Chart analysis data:
# # # # # # #

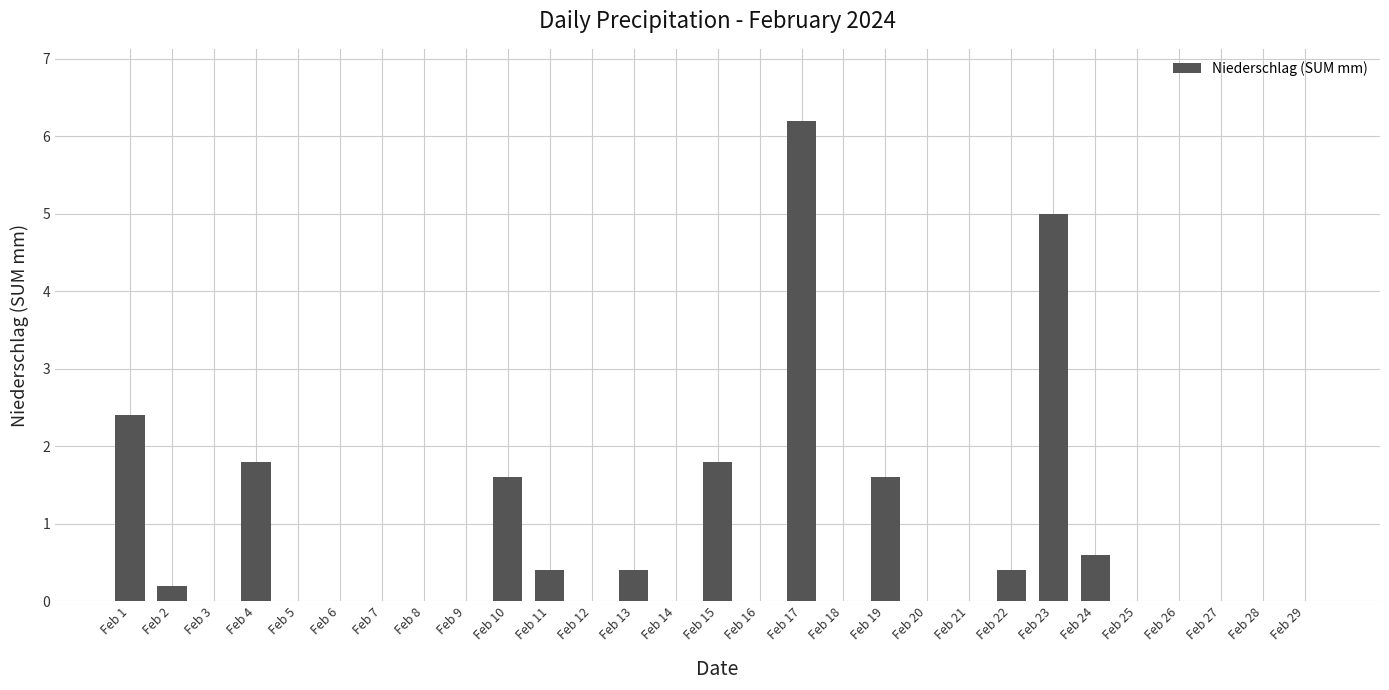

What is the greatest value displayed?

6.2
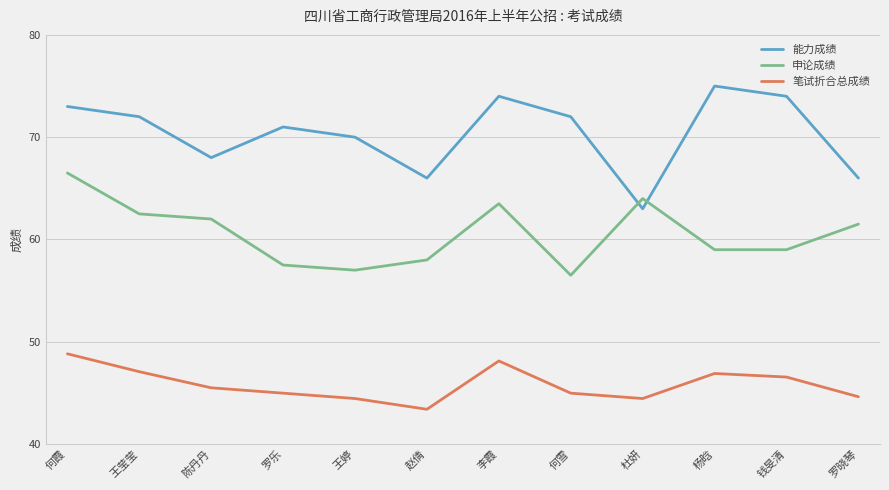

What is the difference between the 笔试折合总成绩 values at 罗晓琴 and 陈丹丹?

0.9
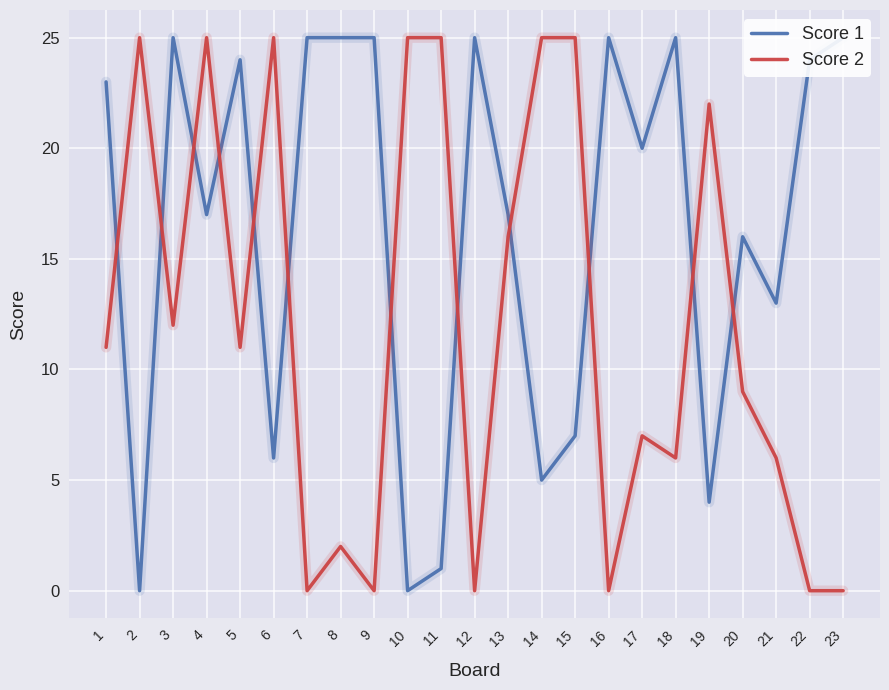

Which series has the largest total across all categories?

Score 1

# # # # # # #

Count the lines in the items above that contain the string "What", matching case exactly, and give only the number.

Result of the task.
2